Mais au-delà de la vision, purement scientifique, du corps médical, les grossesses tardives peuvent également être source de stress pour les femmes, forcées d'affronter le jugement de leur entourage. Sylvie est parfois rattrapée par cette différence d'âge. "Quand je vais chercher mon fils à l'école, je vois des mamans qui ont 23 ou 24 ans… Moi, j'en ai 55. Les gens hésitent dans les magasins, se demandent si je suis la mère ou la grand-mère." Lynda, qui a accouché il y a quelques mois, a dû elle aussi faire face à de multiples réactions de ses proches. "Très vite, mes sœurs m'ont dit que c'était irresponsable, qu'il fallait tenir le coup à cet âge-là… Pourtant, je ne me suis jamais sentie comme une femme âgée !", déplore-t-elle.

 

 

Parfois, vous avez le sentiment que la société vous voit comme un produit, avec une date de péremption.Lynda, mère à la suite d'une grossesse très tardive à franceinfo

 

 

Michèle, qui a connu une grossesse tardive il y a 25 ans, voit aujourd'hui la situation "avec le recul de ses 70 ans". "Pendant des années, je n'ai jamais ressenti le moindre décalage. Cet enfant m'a maintenue dans une certaine jeunesse", témoigne-t-elle, attendrie. "Bien sûr, je pense parfois que je ne connaîtrai peut-être pas longtemps mes petits-enfants, ou que je ne serai pas forcément capable de les emmener partout.
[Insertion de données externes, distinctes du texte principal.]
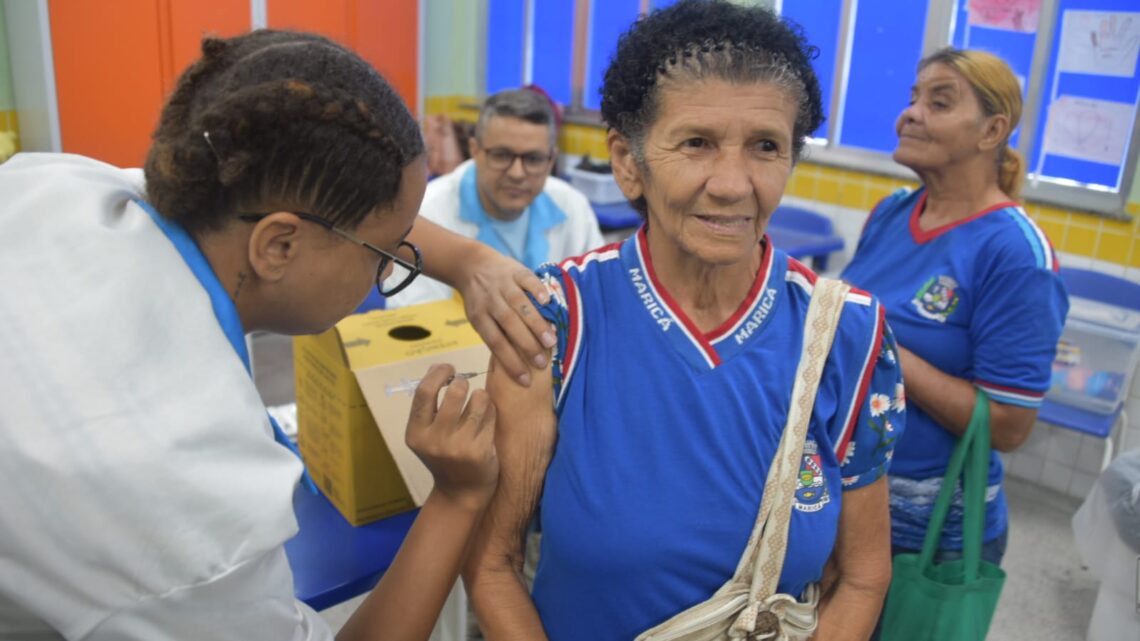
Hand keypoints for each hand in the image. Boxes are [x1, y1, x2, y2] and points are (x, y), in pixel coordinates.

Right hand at [406, 364, 498, 511]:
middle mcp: (434, 441)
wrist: (461, 492)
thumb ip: (428, 405)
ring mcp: (458, 447)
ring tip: (478, 403)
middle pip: (455, 392)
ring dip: (480, 396)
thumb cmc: (444, 455)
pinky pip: (491, 415)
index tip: (448, 368)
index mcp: (416, 434)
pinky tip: (486, 421)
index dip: (438, 373)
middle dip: (463, 382)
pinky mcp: (480, 451)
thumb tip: (438, 368)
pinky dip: (490, 412)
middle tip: (464, 384)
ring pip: (478, 400)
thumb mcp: (426, 435)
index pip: (424, 392)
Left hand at [456, 246, 556, 386]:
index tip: (526, 380)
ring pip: (520, 304)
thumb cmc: (480, 300)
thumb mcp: (479, 318)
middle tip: (543, 363)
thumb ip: (495, 335)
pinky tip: (548, 302)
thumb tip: (515, 363)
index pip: (495, 343)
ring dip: (536, 323)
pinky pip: (527, 279)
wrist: (472, 265)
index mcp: (480, 317)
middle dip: (526, 345)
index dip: (510, 362)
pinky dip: (537, 290)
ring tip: (551, 341)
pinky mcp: (515, 270)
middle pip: (509, 325)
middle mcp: (491, 301)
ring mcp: (503, 284)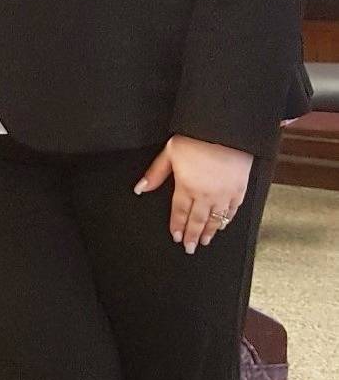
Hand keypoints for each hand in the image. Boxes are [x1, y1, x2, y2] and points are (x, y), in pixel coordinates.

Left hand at [134, 134, 252, 253]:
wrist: (225, 131)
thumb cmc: (196, 139)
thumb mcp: (169, 154)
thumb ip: (155, 174)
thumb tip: (140, 188)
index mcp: (187, 187)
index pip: (180, 212)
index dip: (177, 226)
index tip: (176, 237)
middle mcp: (206, 194)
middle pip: (197, 220)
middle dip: (192, 236)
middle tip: (190, 248)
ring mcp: (224, 193)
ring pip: (215, 219)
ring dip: (209, 231)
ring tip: (204, 241)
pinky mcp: (240, 189)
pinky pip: (233, 210)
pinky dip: (227, 220)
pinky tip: (222, 225)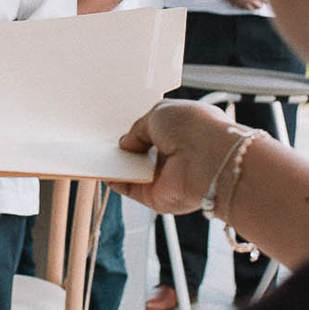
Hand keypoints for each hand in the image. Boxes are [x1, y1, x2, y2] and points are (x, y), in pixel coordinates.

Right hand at [114, 99, 256, 216]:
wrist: (208, 160)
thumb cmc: (193, 128)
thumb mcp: (159, 113)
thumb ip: (138, 128)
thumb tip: (126, 142)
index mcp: (184, 128)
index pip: (158, 129)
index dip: (141, 128)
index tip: (121, 127)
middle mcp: (178, 153)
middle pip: (146, 152)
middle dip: (128, 147)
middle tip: (107, 141)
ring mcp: (167, 177)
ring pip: (136, 171)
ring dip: (120, 164)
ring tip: (100, 153)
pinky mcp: (156, 197)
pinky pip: (130, 188)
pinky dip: (116, 181)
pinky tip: (103, 171)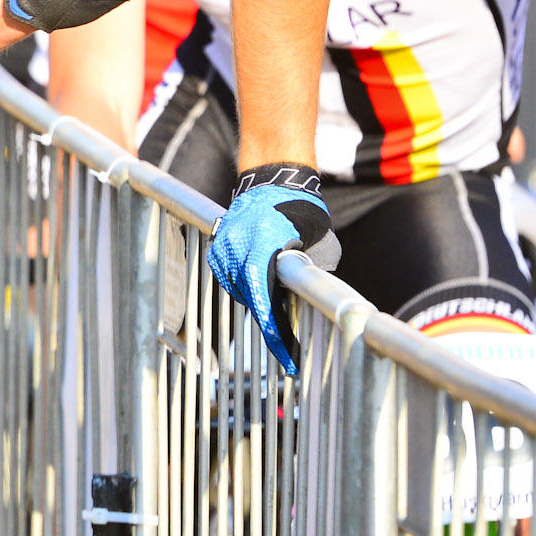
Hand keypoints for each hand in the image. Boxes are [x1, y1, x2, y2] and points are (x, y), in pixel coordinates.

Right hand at [206, 164, 331, 372]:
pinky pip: (228, 278)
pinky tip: (258, 281)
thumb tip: (306, 306)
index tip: (286, 356)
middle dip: (269, 318)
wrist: (275, 179)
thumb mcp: (318, 245)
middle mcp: (239, 244)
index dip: (275, 330)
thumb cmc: (303, 211)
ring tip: (275, 297)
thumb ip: (307, 275)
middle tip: (286, 340)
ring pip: (238, 290)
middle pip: (251, 298)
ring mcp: (225, 244)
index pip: (263, 297)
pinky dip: (243, 285)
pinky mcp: (218, 245)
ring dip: (256, 298)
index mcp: (264, 242)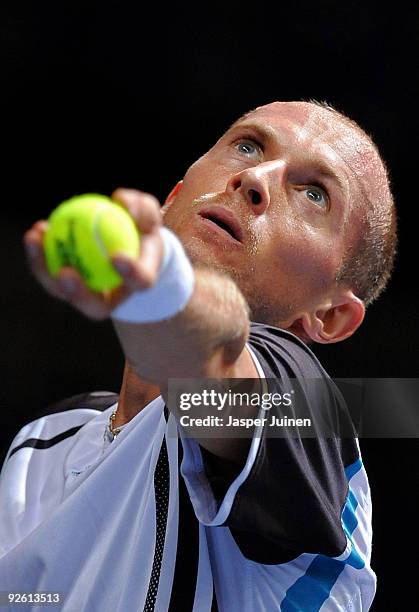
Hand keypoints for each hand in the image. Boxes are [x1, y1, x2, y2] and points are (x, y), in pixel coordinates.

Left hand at [23, 188, 164, 319]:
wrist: (128, 240)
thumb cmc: (141, 226)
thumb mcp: (149, 213)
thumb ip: (142, 208)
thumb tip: (122, 202)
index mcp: (139, 282)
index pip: (139, 282)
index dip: (129, 274)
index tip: (117, 256)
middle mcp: (112, 297)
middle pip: (93, 305)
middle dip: (77, 293)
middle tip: (65, 272)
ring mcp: (86, 294)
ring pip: (62, 291)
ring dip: (44, 270)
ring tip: (37, 240)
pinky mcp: (65, 284)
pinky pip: (49, 271)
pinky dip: (41, 253)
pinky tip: (38, 230)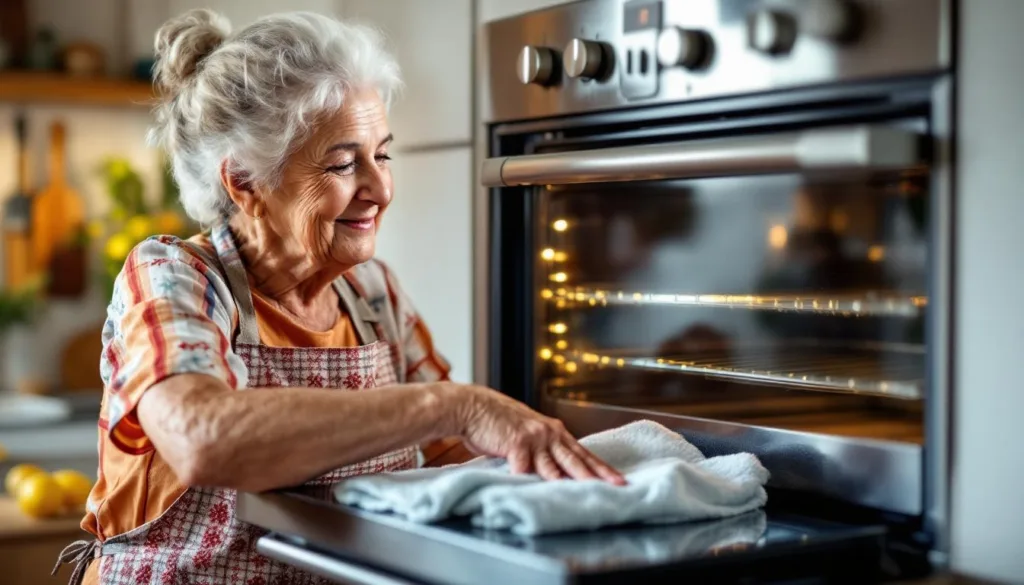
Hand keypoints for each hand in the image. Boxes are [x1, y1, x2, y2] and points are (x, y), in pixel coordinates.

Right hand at [452, 385, 625, 484]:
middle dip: (598, 474)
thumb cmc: (496, 421)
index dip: (601, 467)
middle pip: (577, 459)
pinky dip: (532, 480)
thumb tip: (553, 466)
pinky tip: (542, 492)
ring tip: (589, 492)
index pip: (582, 452)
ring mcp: (534, 438)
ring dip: (573, 480)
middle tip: (617, 486)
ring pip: (557, 465)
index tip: (617, 479)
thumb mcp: (526, 431)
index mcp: (553, 431)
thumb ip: (541, 446)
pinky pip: (526, 467)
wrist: (473, 406)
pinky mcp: (516, 444)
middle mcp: (548, 433)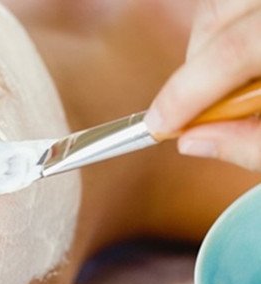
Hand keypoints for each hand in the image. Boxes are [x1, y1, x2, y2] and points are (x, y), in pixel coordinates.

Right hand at [144, 0, 260, 170]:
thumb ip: (253, 144)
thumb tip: (193, 142)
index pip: (233, 51)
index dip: (186, 92)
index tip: (158, 124)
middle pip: (216, 17)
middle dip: (195, 64)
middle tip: (195, 104)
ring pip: (216, 5)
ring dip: (203, 44)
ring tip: (219, 80)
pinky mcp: (259, 6)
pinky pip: (228, 5)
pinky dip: (218, 30)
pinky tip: (236, 58)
Mais ça valait le coup." Cette septuagénaire admet avec fierté s'être remise, à l'époque, au ski et à la randonnée pour suivre son fils. "Je me suis toujours dit qu'il ne serait jamais un ‘enfant de vieux'. Je pense avoir tenu ma promesse."

 

 

Valérie, 54 ans aujourd'hui et tombée enceinte en 2010, renchérit : "Parfois, ma fille dit à son père qu'il a les cheveux blancs, et que ses copines pensent qu'il est son grand-père." Mais cette mère de quatre enfants assure "ne pas y faire attention". De son côté, Lynda juge que "le regard de la société doit impérativement changer sur cette problématique". "Il faut arrêter de dire aux femmes que tout est fichu parce qu'elles ont passé la barre des 45 ans, et de les culpabiliser parce qu'elles n'ont pas pu avoir d'enfants avant cette date. A 45 ans, on n'est pas encore une vieille dame !"

 

 

Gilles, Nordiste de 38 ans, ne les contredit pas. "Ma mère m'a eu alors qu'elle avait 44 ans, et j'ai eu une enfance très heureuse." Bien sûr, il se souvient des cheveux blancs de sa mère lorsqu'il n'était qu'au collège, de la réaction des copains quand ils apprenaient l'âge de cette dernière, de ses 20 ans "avec une maman déjà à la retraite"... Mais il efface ces souvenirs d'un éclat de rire. "Malgré notre grande différence d'âge, nous étions très complices. Nous passions outre le regard des gens. Notre relation était intime, facile et belle."